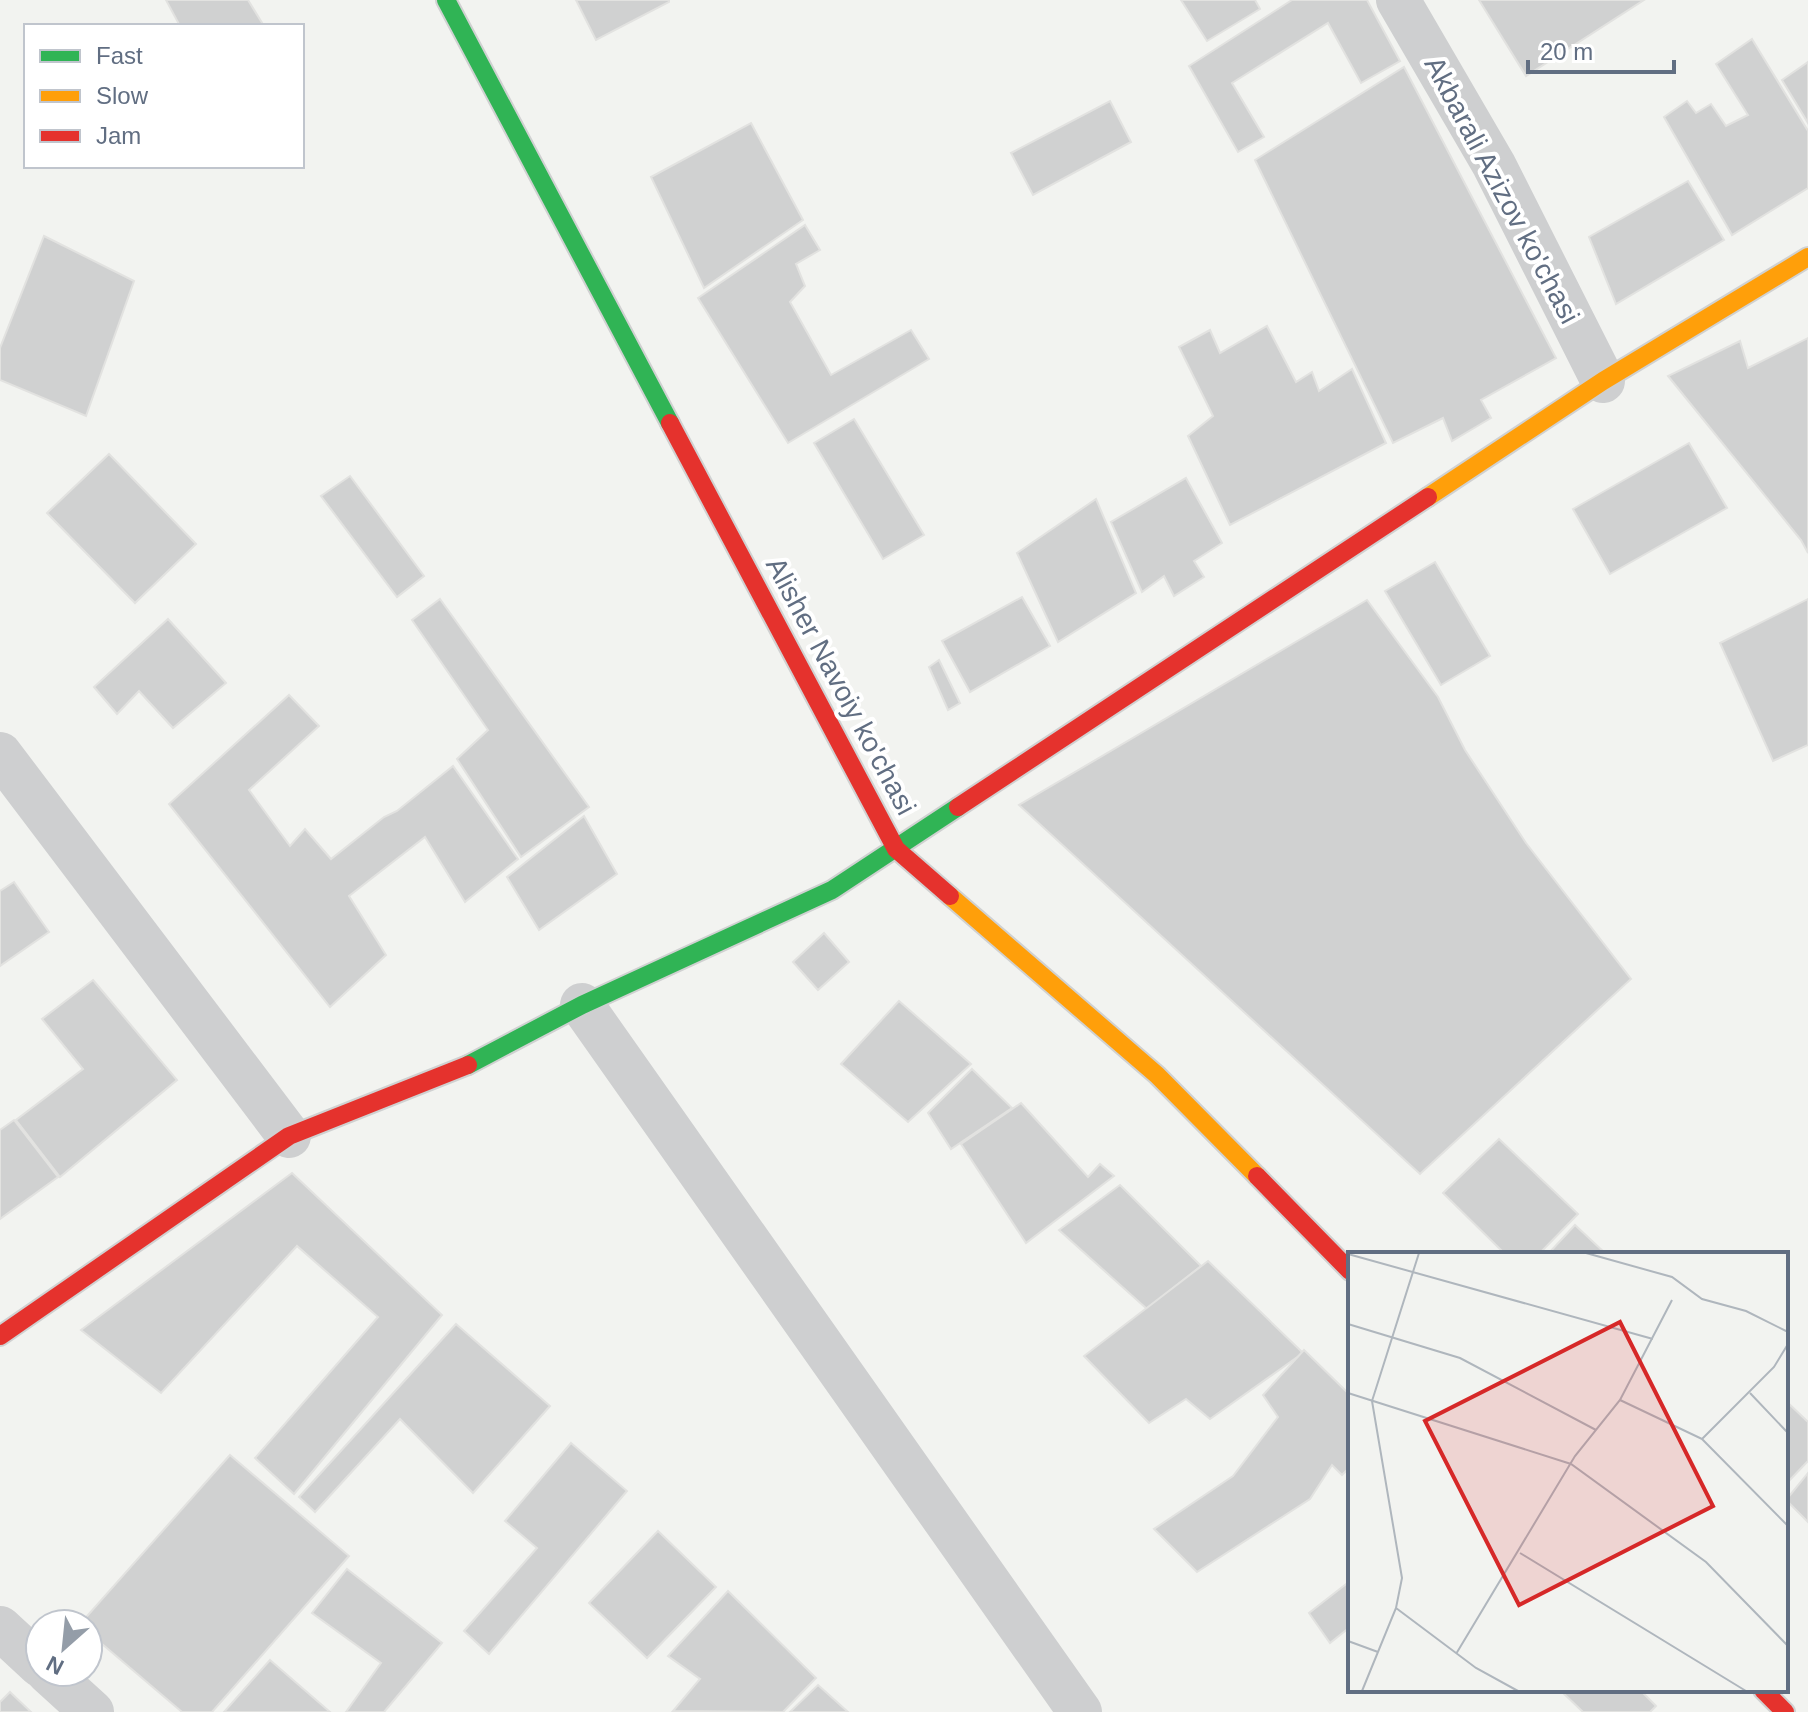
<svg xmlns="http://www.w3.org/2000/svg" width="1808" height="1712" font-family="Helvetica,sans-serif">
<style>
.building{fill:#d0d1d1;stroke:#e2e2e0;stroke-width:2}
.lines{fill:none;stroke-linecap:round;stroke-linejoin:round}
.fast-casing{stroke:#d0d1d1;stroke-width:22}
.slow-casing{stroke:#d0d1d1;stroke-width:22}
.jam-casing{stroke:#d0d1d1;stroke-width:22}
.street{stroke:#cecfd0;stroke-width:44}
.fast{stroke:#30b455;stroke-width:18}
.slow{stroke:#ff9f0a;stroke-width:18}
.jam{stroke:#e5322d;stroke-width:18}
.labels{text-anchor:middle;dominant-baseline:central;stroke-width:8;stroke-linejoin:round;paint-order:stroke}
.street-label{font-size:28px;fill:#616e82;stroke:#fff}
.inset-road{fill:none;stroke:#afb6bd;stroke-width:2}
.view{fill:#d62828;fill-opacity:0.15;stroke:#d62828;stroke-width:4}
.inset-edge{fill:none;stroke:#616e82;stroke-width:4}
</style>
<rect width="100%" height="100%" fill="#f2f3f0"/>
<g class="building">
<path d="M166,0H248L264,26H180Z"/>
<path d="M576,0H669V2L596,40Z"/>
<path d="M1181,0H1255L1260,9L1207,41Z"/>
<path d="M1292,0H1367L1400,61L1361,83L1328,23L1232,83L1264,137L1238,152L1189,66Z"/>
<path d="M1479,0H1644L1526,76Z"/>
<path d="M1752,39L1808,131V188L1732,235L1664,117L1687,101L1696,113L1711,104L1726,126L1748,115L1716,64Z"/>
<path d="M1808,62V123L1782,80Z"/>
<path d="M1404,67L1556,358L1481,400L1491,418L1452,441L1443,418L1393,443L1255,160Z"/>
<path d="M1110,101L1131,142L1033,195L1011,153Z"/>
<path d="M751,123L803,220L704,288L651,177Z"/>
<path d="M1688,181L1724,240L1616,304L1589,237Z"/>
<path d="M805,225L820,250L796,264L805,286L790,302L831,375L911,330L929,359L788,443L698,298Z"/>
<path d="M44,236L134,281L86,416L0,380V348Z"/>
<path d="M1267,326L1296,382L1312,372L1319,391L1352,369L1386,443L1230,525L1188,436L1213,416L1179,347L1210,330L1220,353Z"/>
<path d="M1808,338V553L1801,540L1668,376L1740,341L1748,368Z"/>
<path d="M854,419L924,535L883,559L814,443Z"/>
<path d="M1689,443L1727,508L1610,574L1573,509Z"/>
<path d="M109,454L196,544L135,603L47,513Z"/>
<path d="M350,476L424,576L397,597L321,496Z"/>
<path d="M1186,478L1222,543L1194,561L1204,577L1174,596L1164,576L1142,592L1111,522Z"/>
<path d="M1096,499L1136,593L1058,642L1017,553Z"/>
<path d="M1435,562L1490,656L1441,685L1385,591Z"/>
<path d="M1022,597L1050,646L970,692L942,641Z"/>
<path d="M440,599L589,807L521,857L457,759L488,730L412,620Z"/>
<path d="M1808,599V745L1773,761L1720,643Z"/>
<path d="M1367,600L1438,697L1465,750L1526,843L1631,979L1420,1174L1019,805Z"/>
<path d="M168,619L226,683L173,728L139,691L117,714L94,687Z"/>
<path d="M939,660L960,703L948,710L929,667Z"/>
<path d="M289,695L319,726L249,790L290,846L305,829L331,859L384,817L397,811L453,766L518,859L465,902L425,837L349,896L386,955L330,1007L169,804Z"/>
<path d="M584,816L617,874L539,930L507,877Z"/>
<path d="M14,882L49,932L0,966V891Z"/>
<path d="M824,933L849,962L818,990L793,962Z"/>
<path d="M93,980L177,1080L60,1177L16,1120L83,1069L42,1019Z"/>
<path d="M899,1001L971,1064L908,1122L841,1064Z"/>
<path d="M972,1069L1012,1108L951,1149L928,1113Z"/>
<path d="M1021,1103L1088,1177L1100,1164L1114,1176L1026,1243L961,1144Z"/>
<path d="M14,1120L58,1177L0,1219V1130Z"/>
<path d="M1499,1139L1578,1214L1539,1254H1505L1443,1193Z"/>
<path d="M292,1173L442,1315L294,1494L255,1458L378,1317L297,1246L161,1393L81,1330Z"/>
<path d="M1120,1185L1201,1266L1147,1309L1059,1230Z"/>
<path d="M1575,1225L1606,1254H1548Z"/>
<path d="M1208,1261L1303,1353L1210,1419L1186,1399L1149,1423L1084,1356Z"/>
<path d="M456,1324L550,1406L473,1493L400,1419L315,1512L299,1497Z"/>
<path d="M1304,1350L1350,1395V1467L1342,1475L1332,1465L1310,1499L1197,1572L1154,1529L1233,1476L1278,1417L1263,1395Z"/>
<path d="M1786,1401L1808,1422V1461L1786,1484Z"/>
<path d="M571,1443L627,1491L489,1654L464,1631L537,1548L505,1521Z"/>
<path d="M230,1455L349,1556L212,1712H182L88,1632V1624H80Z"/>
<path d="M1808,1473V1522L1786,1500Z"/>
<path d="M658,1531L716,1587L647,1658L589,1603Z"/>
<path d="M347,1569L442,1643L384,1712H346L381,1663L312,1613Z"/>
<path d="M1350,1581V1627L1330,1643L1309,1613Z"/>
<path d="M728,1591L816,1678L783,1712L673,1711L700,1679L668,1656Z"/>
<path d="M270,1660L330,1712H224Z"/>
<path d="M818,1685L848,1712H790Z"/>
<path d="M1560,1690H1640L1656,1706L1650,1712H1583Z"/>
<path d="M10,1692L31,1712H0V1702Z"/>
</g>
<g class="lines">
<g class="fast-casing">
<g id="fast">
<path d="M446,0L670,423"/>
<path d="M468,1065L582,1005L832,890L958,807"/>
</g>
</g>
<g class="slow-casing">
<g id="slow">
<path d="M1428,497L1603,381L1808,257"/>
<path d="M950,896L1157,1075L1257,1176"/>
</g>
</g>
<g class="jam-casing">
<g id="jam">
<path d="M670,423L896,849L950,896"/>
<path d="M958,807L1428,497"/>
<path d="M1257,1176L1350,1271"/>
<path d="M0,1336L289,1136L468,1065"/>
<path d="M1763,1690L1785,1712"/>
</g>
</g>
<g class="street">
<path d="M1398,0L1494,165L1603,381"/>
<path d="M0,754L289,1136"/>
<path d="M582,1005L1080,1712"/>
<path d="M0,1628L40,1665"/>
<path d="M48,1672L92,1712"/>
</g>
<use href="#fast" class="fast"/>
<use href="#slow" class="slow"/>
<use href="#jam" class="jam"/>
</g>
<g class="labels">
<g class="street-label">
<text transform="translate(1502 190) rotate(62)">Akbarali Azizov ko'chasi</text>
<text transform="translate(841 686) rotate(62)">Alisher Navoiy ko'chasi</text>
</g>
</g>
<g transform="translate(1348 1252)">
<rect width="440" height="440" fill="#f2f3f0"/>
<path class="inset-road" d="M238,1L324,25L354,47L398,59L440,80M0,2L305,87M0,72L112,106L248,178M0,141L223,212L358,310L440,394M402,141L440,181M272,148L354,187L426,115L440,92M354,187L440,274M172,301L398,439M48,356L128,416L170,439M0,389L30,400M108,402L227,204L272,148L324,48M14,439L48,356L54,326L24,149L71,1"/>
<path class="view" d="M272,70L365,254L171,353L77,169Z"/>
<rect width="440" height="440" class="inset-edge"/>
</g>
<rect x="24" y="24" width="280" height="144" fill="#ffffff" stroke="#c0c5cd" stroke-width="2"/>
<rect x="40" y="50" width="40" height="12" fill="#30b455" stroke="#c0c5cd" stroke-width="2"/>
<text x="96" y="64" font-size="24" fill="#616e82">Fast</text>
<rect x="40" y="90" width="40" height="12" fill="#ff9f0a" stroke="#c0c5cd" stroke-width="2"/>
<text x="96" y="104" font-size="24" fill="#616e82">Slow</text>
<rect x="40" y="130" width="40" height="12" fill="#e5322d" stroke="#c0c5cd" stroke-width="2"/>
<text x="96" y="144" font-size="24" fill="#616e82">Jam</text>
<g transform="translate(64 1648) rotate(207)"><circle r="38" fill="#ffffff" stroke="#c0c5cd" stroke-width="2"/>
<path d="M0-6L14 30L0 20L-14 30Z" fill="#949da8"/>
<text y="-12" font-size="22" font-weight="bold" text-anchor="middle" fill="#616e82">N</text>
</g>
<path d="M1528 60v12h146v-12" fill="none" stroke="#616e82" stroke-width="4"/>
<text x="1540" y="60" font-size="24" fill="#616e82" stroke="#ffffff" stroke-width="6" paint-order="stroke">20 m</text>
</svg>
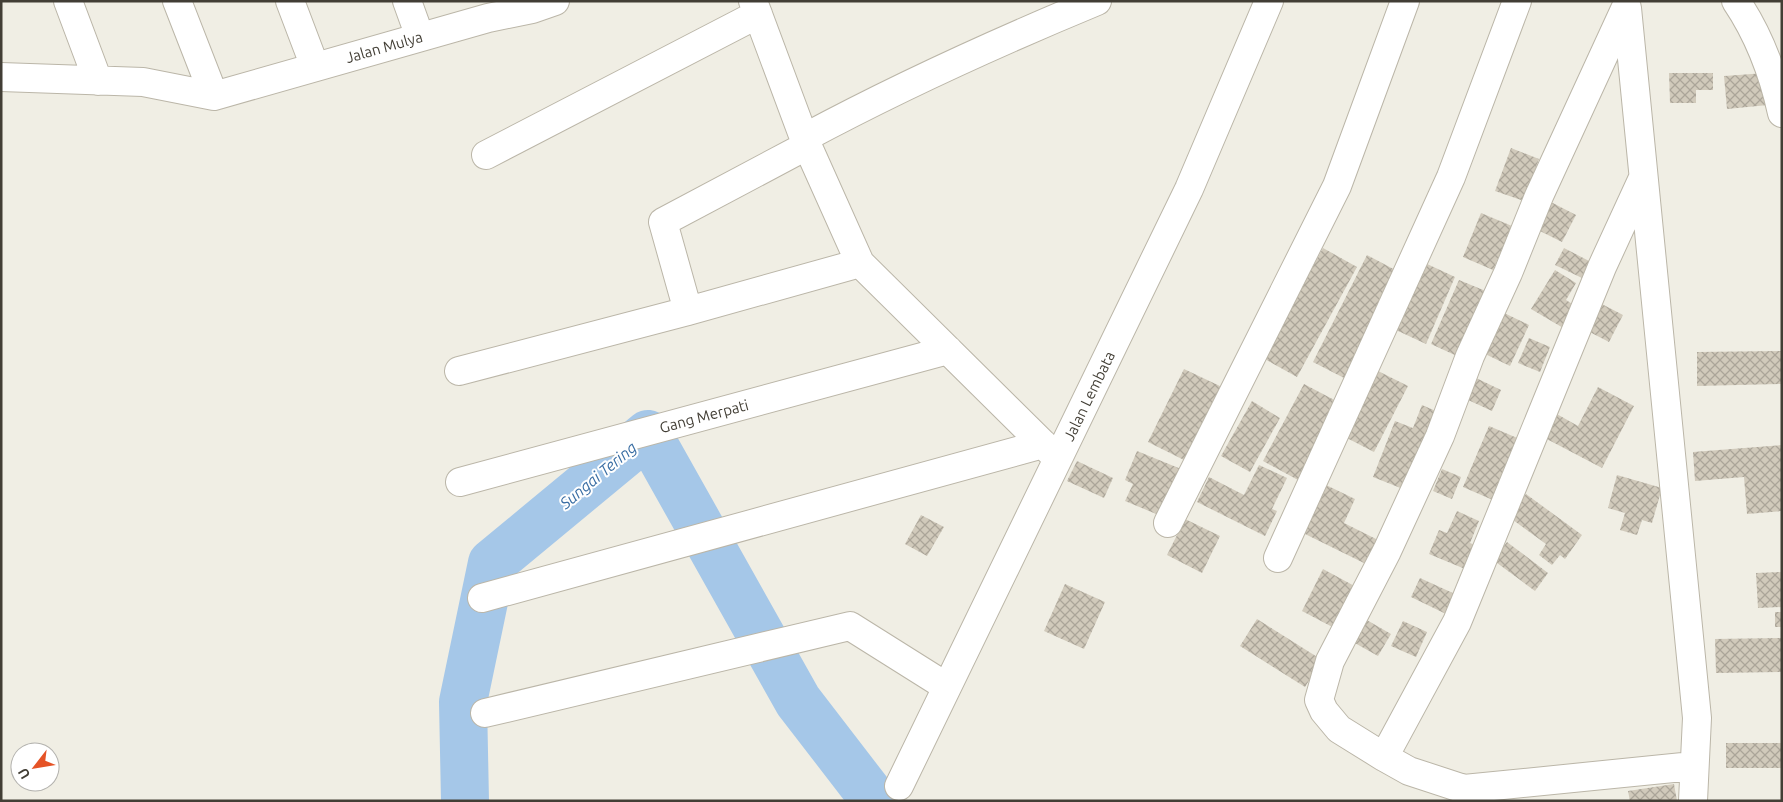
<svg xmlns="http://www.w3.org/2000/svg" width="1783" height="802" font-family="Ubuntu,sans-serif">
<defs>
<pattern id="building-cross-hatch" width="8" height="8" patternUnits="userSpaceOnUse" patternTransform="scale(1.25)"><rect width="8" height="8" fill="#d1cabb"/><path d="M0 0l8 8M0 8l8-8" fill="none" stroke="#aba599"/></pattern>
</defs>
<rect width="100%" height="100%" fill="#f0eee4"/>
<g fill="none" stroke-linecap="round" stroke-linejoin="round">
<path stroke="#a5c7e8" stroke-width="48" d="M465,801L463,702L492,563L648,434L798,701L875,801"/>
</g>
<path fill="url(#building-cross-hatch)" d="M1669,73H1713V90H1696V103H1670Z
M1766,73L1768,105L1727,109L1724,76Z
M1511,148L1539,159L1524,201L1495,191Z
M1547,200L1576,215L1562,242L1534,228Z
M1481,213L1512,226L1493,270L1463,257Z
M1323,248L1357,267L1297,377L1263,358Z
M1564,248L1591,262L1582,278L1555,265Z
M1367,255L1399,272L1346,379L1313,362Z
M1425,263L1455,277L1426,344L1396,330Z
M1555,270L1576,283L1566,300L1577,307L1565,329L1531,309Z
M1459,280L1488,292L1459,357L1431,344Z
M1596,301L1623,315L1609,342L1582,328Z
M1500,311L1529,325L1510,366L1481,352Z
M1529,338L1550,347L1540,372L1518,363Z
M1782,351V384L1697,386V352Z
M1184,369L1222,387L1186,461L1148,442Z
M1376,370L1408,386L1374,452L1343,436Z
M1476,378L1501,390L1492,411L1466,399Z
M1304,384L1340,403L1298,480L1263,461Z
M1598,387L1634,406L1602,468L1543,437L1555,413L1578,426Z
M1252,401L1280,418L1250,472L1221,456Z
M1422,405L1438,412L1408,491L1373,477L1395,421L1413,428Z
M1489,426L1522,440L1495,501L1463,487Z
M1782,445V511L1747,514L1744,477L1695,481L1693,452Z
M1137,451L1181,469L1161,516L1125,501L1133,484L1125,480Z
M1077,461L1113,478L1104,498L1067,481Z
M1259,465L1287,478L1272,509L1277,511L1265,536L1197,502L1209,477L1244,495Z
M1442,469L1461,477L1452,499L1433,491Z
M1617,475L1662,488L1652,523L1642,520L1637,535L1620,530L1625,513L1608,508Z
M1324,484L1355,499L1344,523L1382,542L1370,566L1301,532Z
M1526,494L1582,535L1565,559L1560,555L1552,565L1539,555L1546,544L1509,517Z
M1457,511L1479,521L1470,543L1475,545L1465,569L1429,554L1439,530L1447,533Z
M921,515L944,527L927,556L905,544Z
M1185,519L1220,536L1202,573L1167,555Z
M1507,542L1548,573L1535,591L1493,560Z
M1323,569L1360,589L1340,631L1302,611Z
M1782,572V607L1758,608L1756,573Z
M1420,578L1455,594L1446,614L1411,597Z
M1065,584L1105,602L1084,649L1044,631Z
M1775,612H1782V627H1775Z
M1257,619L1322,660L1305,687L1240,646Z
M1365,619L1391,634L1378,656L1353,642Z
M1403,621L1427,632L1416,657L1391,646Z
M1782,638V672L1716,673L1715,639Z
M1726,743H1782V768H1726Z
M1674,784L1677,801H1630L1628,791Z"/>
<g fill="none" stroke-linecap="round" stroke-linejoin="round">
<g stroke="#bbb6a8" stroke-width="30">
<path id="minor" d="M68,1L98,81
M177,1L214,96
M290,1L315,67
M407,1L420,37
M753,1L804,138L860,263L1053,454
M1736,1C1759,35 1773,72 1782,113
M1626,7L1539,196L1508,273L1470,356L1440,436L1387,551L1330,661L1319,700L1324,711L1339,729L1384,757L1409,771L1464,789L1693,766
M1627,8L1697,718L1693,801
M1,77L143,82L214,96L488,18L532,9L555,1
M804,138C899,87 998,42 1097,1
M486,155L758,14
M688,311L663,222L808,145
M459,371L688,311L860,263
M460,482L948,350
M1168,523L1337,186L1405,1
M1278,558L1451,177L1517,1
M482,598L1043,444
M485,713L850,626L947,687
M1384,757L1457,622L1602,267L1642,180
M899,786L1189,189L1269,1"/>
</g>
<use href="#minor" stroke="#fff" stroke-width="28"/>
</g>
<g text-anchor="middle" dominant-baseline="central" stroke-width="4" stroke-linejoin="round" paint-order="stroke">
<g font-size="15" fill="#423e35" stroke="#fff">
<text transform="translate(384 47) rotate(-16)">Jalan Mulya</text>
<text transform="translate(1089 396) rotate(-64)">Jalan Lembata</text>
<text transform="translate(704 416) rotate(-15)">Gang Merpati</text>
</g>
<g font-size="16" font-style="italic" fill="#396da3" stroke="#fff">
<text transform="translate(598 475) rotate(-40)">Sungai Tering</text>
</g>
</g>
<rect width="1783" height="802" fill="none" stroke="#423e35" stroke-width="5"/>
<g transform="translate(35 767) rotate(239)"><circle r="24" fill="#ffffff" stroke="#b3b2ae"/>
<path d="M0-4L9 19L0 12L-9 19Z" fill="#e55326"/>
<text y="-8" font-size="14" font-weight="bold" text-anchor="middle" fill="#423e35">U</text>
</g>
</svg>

◇ ◇ ◇ ◇ ◇ ◇ ◇

(What is needed) From the listing, reproduce every line where the word "weight" is present.

(Output)
<text y="-12" font-size="22" font-weight="bold" text-anchor="middle" fill="#616e82">N</text>
<text y="-8" font-size="14" font-weight="bold" text-anchor="middle" fill="#423e35">U</text>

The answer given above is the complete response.